Traditionally virtualisation has been regarded as an option for medium to large organisations, but advances in technology are making it viable for small businesses.
As explained in a white paper published by Dell, Intel and Microsoft, they can run multiple applications and operating systems on one or two servers, reducing hardware and maintenance costs and saving on space.
Virtualisation provides the option of allowing applications to run on the same computer while each has its own, isolated guest operating system. It involves inserting the hypervisor software layer between the server's hardware and the guest operating system, providing an abstraction layer than allows each physical server to run on one or more 'virtual' servers.
This effectively decouples the operating systems and applications from the underlying physical server. The hypervisor allocates the resources needed to each operating system, although they appear to have the host's processor and memory to themselves.
While virtualisation can be applied across different areas of IT, it is commonly seen as most successful for servers, overcoming the fear of placing too many applications in a single physical box.
The benefits for a small business are numerous, including the reduction of hardware and maintenance costs, the ability to scale up infrastructure, reducing risks of IT outages and data loss, and the ability to provide a test and development environment. It can also be possible to implement a cost-effective disaster recovery strategy by using options such as live migration.

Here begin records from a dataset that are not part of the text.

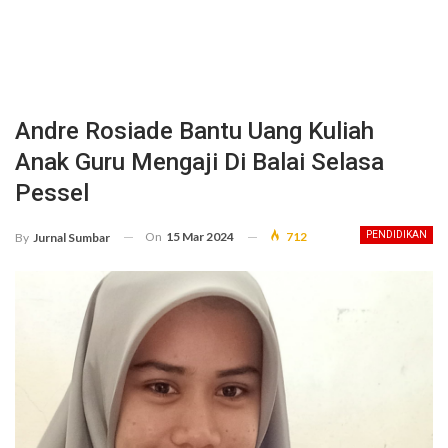
Andre Rosiade Bantu Uang Kuliah
Anak Guru Mengaji Di Balai Selasa
Pessel
On
15 Mar 2024
712
PENDIDIKAN
By
Jurnal Sumbar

The right time often comes when there is a need to replace old servers or improve the utilisation rates of existing servers, and some companies choose to virtualise non-mission critical applications as a first step to test the impact.
There are barriers, often caused by limited budgets and uncertainty over the business benefits, and it needs a careful deployment to prevent 'server sprawl', which can result from a strategy that is poorly planned and managed.
Five steps are recommended for a small business to make a success of server virtualisation. The first is to work with a partner with the necessary expertise and understand of the business needs.
Second is to research the options, including cross-platform systems management for virtual and physical machines, and those that provide tools for gathering statistics and applying polices to the allocation of resources. It is also necessary to use legacy management tools to create more flexibility in an IT infrastructure.
Third is to set expectations correctly, so they reflect what the business most wants to achieve from the virtualisation. Fourth is to agree on operational and financial goals, there will be a need for changes and investment in these areas.
Finally, a carefully designed roll out schedule will keep the transition on track and minimise disruption.
It's also important to understand that virtualisation does not increase the overall amount of computing power available, which is still dependent on the server hardware. But it does make that hardware more effective.